• **Text for analysis**:
As discussed early, in the packet voice communication, a portion of packets may be corrupted or lost due to a congestion of the network, excessive delay time, and so on. Hence, as one method of avoiding a distortion of voice by this packet loss, it is possible to provide a superior voice quality when the circumstance of the network is good while guaranteeing a minimum voice quality even when the circumstance is not good, through the use of the flexible bit rate vocoder.

SUMMARY OF THE INVENTION

It is, therefore, a primary object of the present invention to provide a code vector generation method and a wideband vocoder employing it, which is capable of implementing a flexible bit rate by getting three code vectors, which is composed of 24, 16, and 8 pulses, at a time in a search process, through an improvement of an algebraic codebook search process in a wideband AMR-WB vocoder.

The other objectives and advantages of the invention will be understood by the following description and also will be seen by the embodiments of the invention more clearly. Further, the objectives and advantages of the invention will readily be seen that they can be realized by the means and its combination specified in the claims.

BRIEF DESCRIPTION OF THE DRAWINGS

The above and other objects and features of the instant invention will become apparent from the following description of preferred embodiments taken in conjunction with the accompanying drawings, in which:

FIG. 1 shows a block diagram illustrating a configuration of an encoder in an AMR-WB vocoder to which the present invention is applied;

FIG. 2 depicts a flow chart explaining one embodiment of a method for a flexible bit rate code vector generation in accordance with the present invention;

FIG. 3 provides a diagram representing a pulse position with a maximum value in each track for the flexible bit rate code vector generation in accordance with one embodiment of the present invention;

FIGS. 4A and 4B provide diagrams showing a process of combining and searching two pulses in consecutive tracks for the flexible bit rate code vector generation in accordance with one embodiment of the present invention;

FIGS. 5A and 5B are diagrams showing a process of creating a code vector with four pulses per each track by removing two pulses with the low degree of contribution in each track for the flexible bit rate code vector generation in accordance with one embodiment of the present invention; and

FIGS. 6A and 6B present diagrams depicting a process of creating a code vector with two pulses per each track by removing two pulses with the low degree of contribution in each track for the flexible bit rate code vector generation in accordance with one embodiment of the present invention.

• **Things to do**:
1. Decide whether each statement agrees with the vocoder patent excerpt, answering yes or no and quoting the words of the text that settle it: (a) the improved search process yields three code vectors at a time, made up of 24, 16, and 8 pulses; (b) FIG. 1 is a flow chart of the code vector generation method; (c) FIGS. 6A and 6B show the creation of a code vector with four pulses per track.
2. Extract the passage of the vocoder patent excerpt between "SUMMARY OF THE" and "wideband AMR-WB vocoder.", inclusive.

(Page-level text extractions)
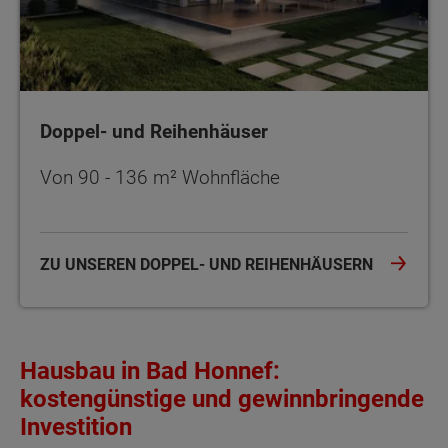
Doppel- und Reihenhäuser
Von 90 - 136 m² Wohnfläche
ZU UNSEREN DOPPEL- UND REIHENHÄUSERN
Hausbau in Bad Honnef:
kostengünstige und gewinnbringende
Investition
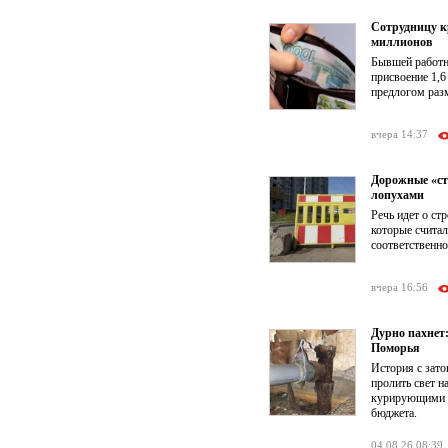
Сотрудницу к
миллионов
Бывшей работни
присвоение 1,6
предлогом раз
вчера 14:37
Дорожные «ст
лопухами
Речь идет о ст
которые счита
соответственно
вчера 16:56
Дурно пахнет
Поморья
История с зат
пролить свет 
курирующими к
бюджета.
04.08.26 08:39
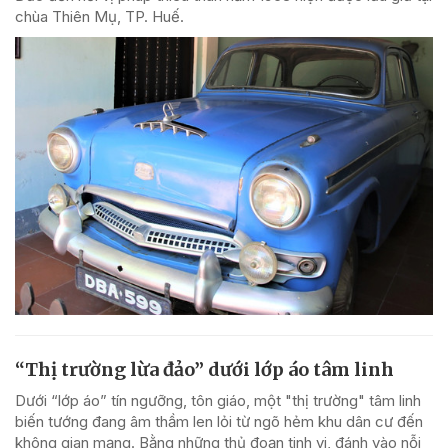
chùa Thiên Mụ, TP. Huế.
“Thị trường lừa đảo” dưới lớp áo tâm linh
Dưới “lớp áo” tín ngưỡng, tôn giáo, một "thị trường" tâm linh
biến tướng đang âm thầm len lỏi từ ngõ hẻm khu dân cư đến
không gian mạng. Bằng những thủ đoạn tinh vi, đánh vào nỗi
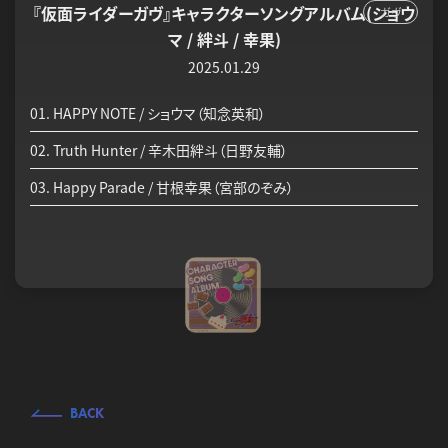
『仮面ライダーガヴ』キャラクターソングアルバム(ショウ
ガヴ
マ / 絆斗 / 幸果)
2025.01.29
01. HAPPY NOTE / ショウマ（知念英和）
02. Truth Hunter / 辛木田絆斗（日野友輔）
03. Happy Parade / 甘根幸果（宮部のぞみ）
BACK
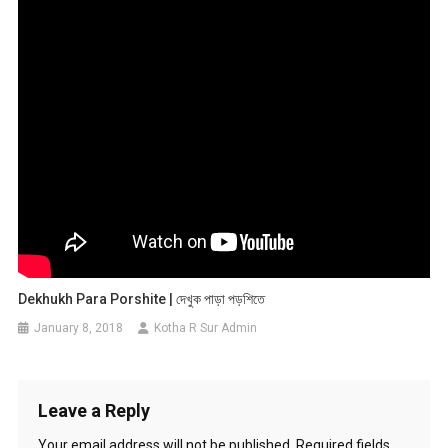
Dekhukh Para Porshite | দেখুক পাড়া পড়শিতে
January 8, 2018
Kotha R Sur Admin
Leave a Reply
Your email address will not be published.
Required fields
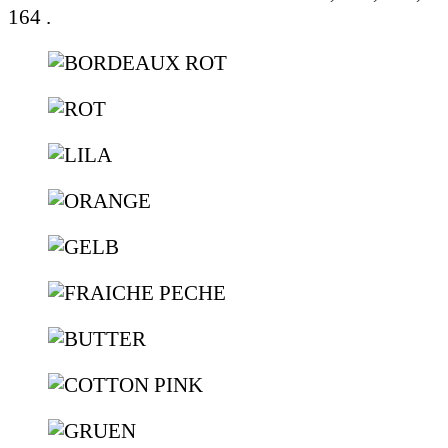
164 .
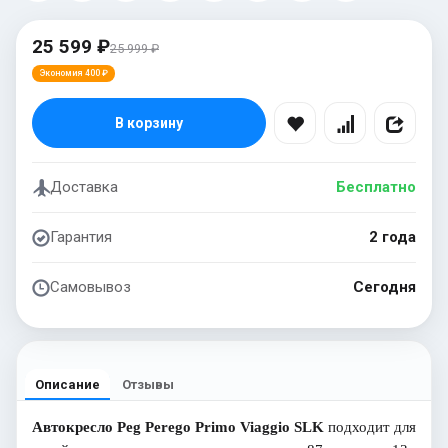
25 599 ₽
25 999 ₽
Экономия 400 ₽
В корзину
Доставка
Бесплатно
Гарантия
2 года
Самовывоз
Сегодня
Описание
Отзывы
Автокресло Peg Perego Primo Viaggio SLK
подходит для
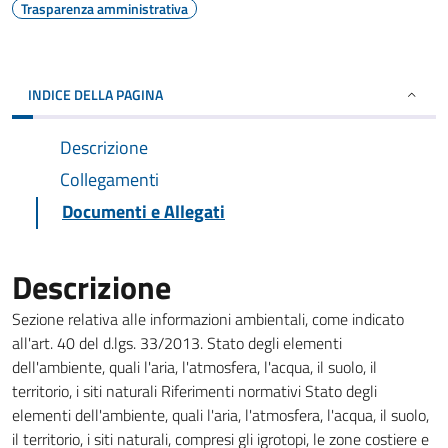
Trasparenza amministrativa
INDICE DELLA PAGINA
Descrizione
Collegamenti
Documenti e Allegati
Descrizione
Sezione relativa alle informazioni ambientali, come indicato
all'art. 40 del d.lgs. 33/2013. Stato degli elementi
dell'ambiente, quali l'aria, l'atmosfera, l'acqua, il suolo, il
territorio, i siti naturali Riferimenti normativi Stato degli
elementi dell'ambiente, quali l'aria, l'atmosfera, l'acqua, il suolo,
il territorio, i siti naturali, compresi gli igrotopi, le zone costiere e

• **Answers in order**:
1.
(a) Yes: "getting three code vectors, which is composed of 24, 16, and 8 pulses, at a time in a search process"
(b) No: "FIG. 1 shows a block diagram illustrating a configuration of an encoder in an AMR-WB vocoder to which the present invention is applied"
(c) No: "a process of creating a code vector with two pulses per each track"

2.
SUMMARY OF THE INVENTION

It is, therefore, a primary object of the present invention to provide a code vector generation method and a wideband vocoder employing it, which is capable of implementing a flexible bit rate by getting three code vectors, which is composed of 24, 16, and 8 pulses, at a time in a search process, through an improvement of an algebraic codebook search process in a wideband AMR-WB vocoder.